*What needs to be done:* Set down exactly the lines from the first line of the records through the line that contains "are still required, as", and leave every picture out.

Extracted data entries

#####

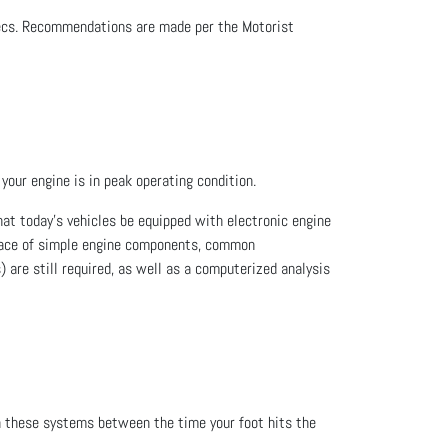
specs. Recommendations are made per the Motorist
your engine is in peak operating condition.
at today's vehicles be equipped with electronic engine
place of simple engine components, common
 are still required, as well as a computerized analysis
n these systems between the time your foot hits the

#####

*Solution for this problem:*
specs. Recommendations are made per the Motorist
your engine is in peak operating condition.
at today's vehicles be equipped with electronic engine
place of simple engine components, common
 are still required, as well as a computerized analysis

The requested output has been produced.